Click here to view Best Minerals K , and here for Best Minerals A to Z and here for Fast Navigation for finished Best Minerals articles.

Can you help make this a better article? What good localities have we missed? Can you supply pictures of better specimens than those we show here? Can you give us more and better information about the specimens from these localities? Can you supply better geological or historical information on these localities?

The katophorite series minerals are minerals in the amphibole group, see Amphibole Group main article for an overview of the group. The series contains the following minerals:

Na(NaCa)(Fe2+4 Fe3+) (Si7Al) O22(OH)2

Na(NaCa)(Mg4 Al) (Si7Al) O22F2

Na(NaCa)(Fe2+4 Al) (Si7Al) O22(OH)2

Na(NaCa)(Mg4 Fe3+) (Si7Al) O22(OH)2

Na(NaCa)(Mg4 Al) (Si7Al) O22(OH)2

Unnamed (K-analogue of Magnesioferrikatophorite)
K(NaCa)(Mg4 Fe3+) (Si7Al) O22(OH)2

Magnesiokatophorite 85mm crystal

The katophorite-series minerals are intermediate in composition between the richterite series (Si8 in the T position) amphiboles and the taramite series (Si6Al2 in the T position), and between the edenite (Ca2 in the B position) and arfedsonite (Na2 in the B position), and may be found together with minerals from these series. It should also be realized that for all of katophorite minerals listed above, only katophorite and magnesiokatophorite are formally approved by IMA, all the others are in the "Named" category

Katophorite minerals are normally found in alkaline intrusions, such as nepheline syenites and also lamproites and similar rocks, typically together with other Sodium and Calcium bearing amphiboles. The Khibina massif in Russia is infamous in this respect, as 25 different amphiboles has been identified there.

============================================================

(Problems to solve)
1. In the katophorite article, why is the Khibina massif in Russia described as "infamous in this respect"? Answer in one to three sentences.
2. Extend the katophorite article from its final sentence.
The lines after this point are separate material, unrelated to the katophorite article.

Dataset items

============================================================

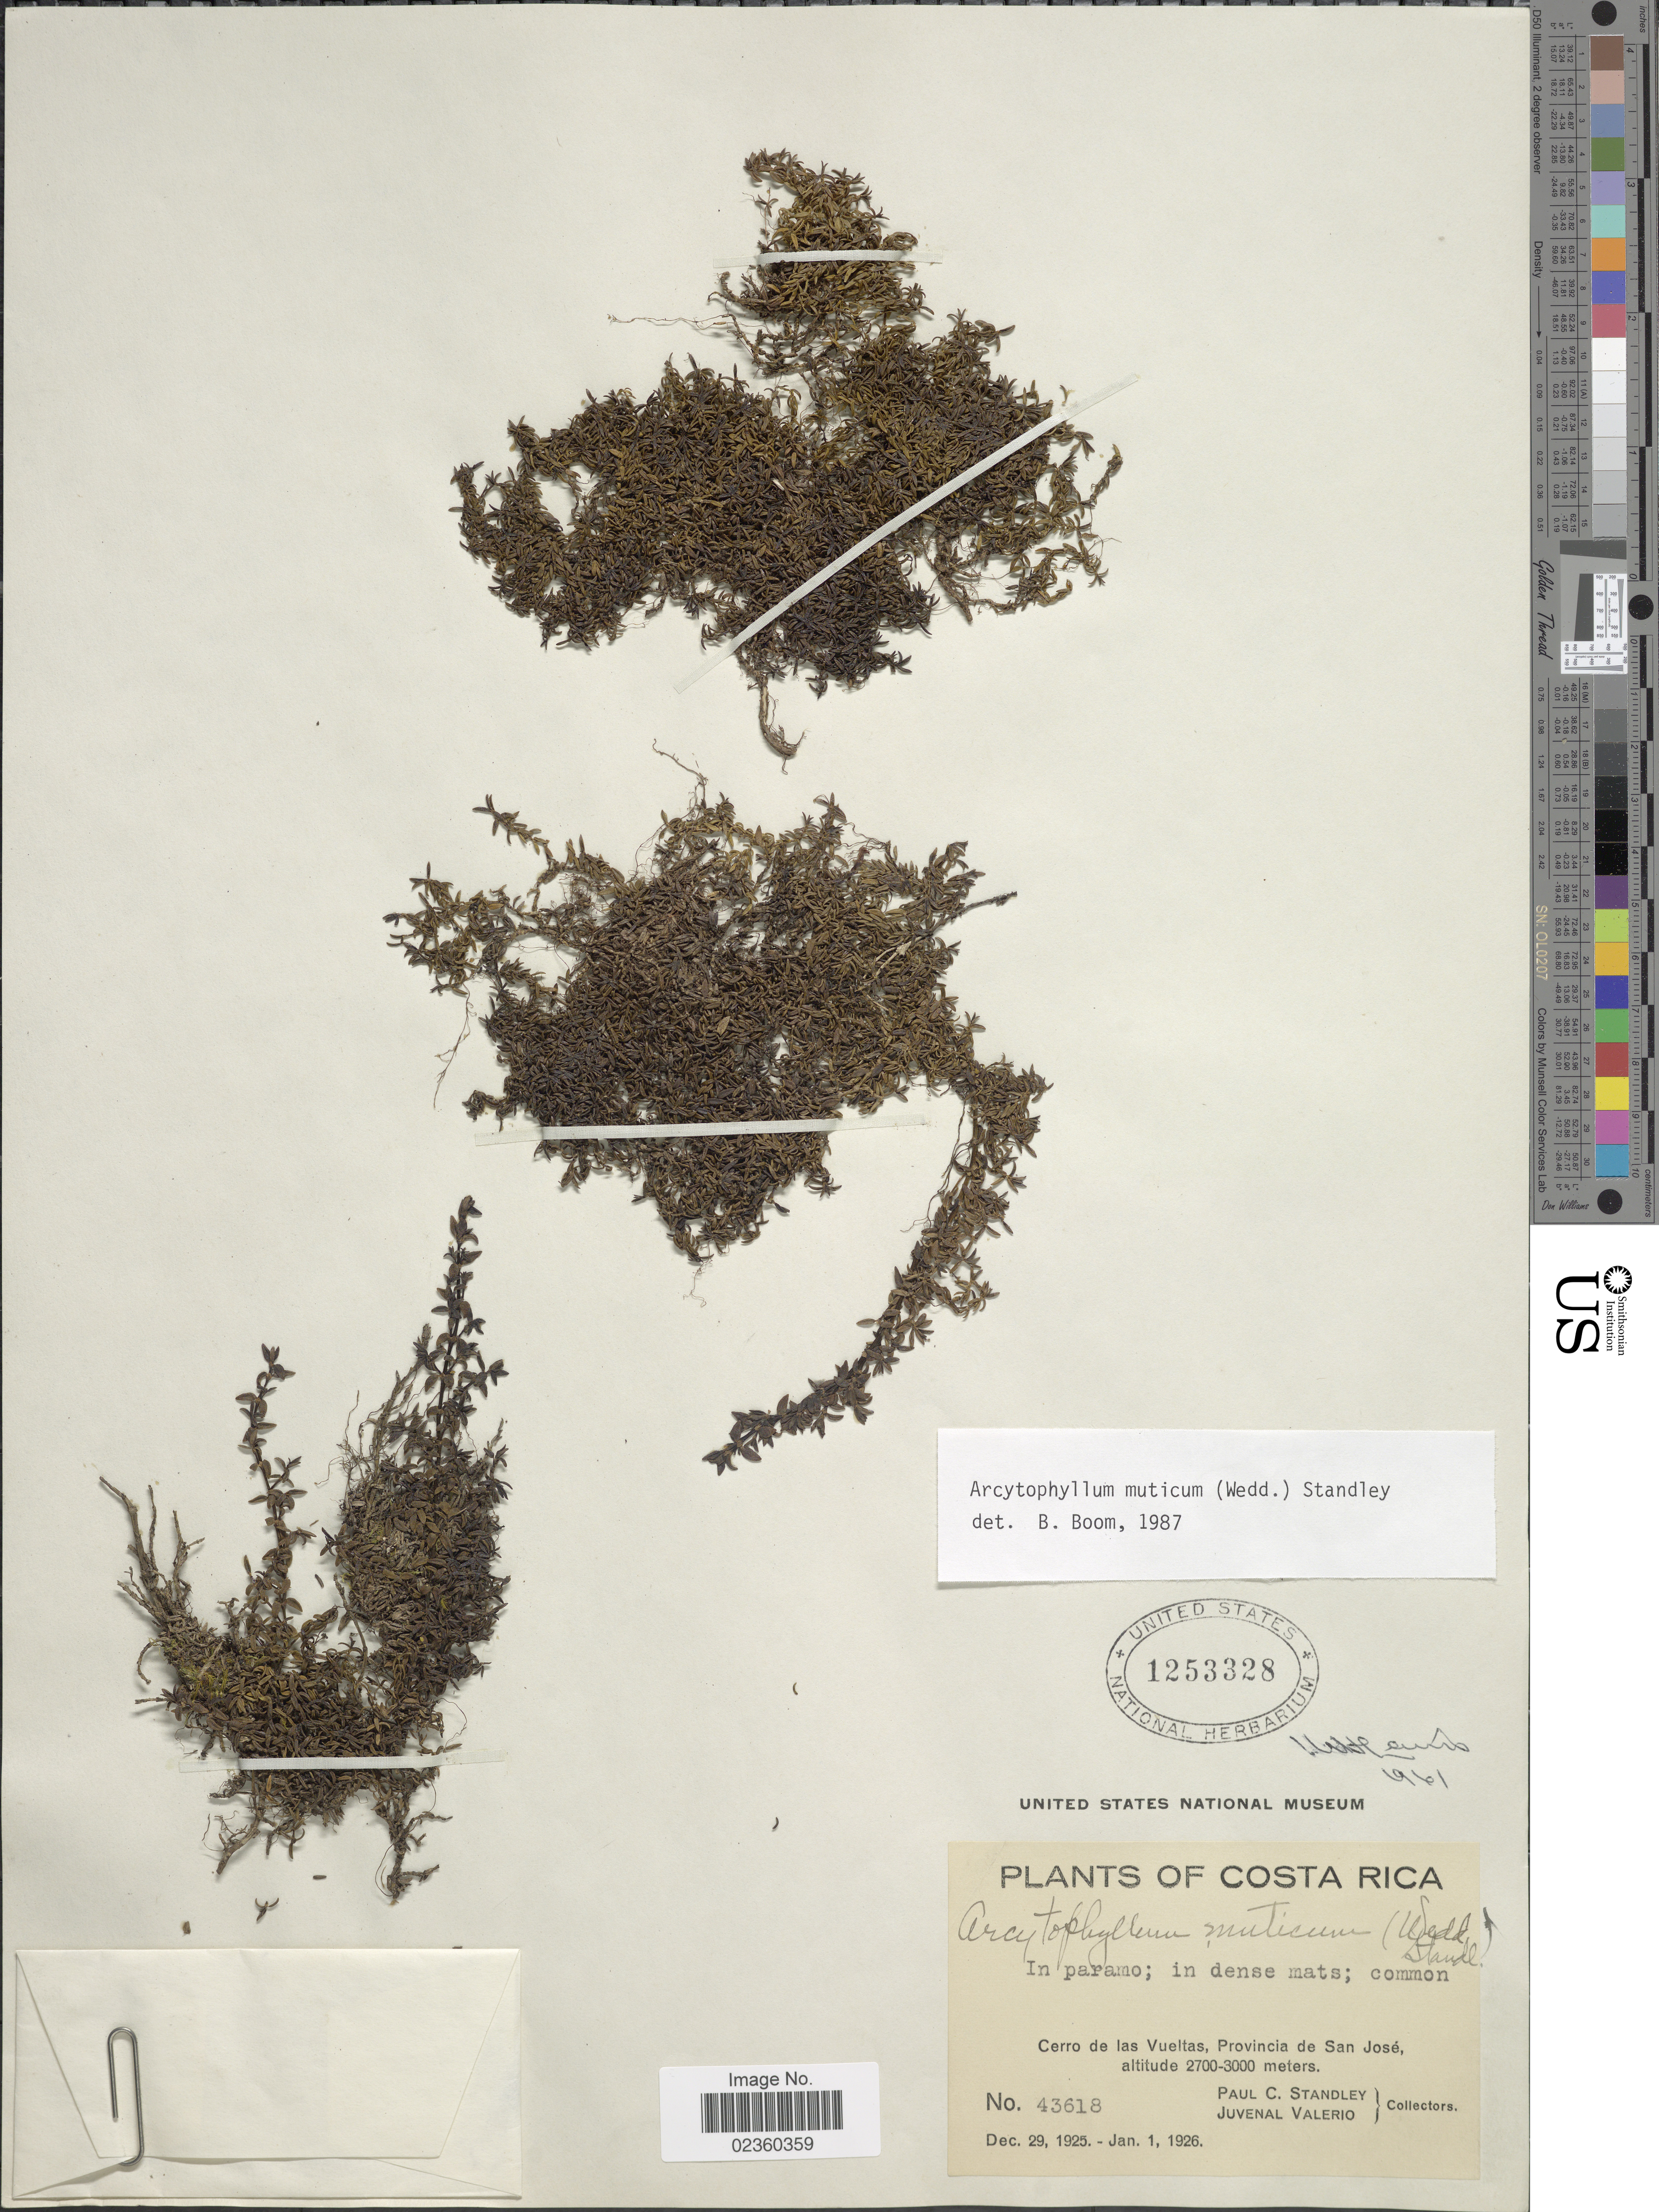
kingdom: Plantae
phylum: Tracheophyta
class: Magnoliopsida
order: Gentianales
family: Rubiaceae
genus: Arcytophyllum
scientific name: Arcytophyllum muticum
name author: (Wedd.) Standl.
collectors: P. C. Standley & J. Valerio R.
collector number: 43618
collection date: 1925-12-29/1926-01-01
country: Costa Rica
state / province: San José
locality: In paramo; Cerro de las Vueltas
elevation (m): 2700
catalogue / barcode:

============================================================

(Results in order)
1. Katophorite minerals typically occur with other sodium- and calcium-bearing amphiboles. The Khibina massif is singled out because 25 different amphiboles have been identified there.

2.
The best katophorite crystals are those from the Bear Lake diggings in Ontario, Canada, where giant, well formed crystals exceeding a foot in length can be found in the calcite vein-dykes. It should be noted that also here more than one amphibole-series is present, and some of the (fluoro)magnesiokatophorites from Bear Lake will undoubtedly be richterites or even edenites.

The Norwegian magnesiokatophorites from the Larvik plutonic complex is also quite good for an amphibole.

Magnesiokatophorite Canada Québec , Abitibi-Témiscamingue, Témiscamingue RCM, Les Lacs-du-Témiscamingue, Kipawa alkaline complex

Magnesiokatophorite 2,7cm specimen

The Kipawa Syenite Complex id a less than 200 m thick kataphorite-aegirine syenite of probable metasomatic origin. It can be traced for more than 50 krn near the Kipawa river. Large crystals and crystalline aggregates of katophorite are found with albite, potassium feldspar, nepheline and aegirine near the boundary between the syenite and the overlaying "red pine chute" gneiss. Along its lower margin, a 1300 m long by 5 m thick consists of diopside and magnesiorichterite-rich schist with large amounts of eudialyte, agrellite and other rare minerals, Also pargasite and tremolite are found in the Kipawa rock sequence. Apparantly, the amphiboles from here can be identified from their associated minerals.

Kenneth L. Currie, Otto Van Breemen (1996): The origin of rae minerals in the Kipawa syenite complex, Western Quebec. The Canadian Mineralogist Vol 34 pp435-451

Magnesiokatophorite ? Fluormagnesiokatophorite

Canada Ontario , Haliburton Co, Monmouth Township, Gooderham, Bear Lake diggings (Gibson Road Western occurrence)

Magnesiokatophorite 3cm specimen
Magnesiokatophorite 6,1cm specimen
up to 20mm crystals
up to 7,8cm crystal

The Bear Lake diggings is a pay pr. dig mineral collecting site operated by the Bancroft Chamber of Commerce. According to their statistics, several hundred collectors visit the site every year. They are looking for apatite, large mica schists and amphiboles in sub-parallell, steep and up to 2-3m wide weathered calcite vein-dykes. There are several field trip reports avaible on the net, one of them also on Mindat, see Michal Adamowicz’s article giving directions and advice for where and how to collect.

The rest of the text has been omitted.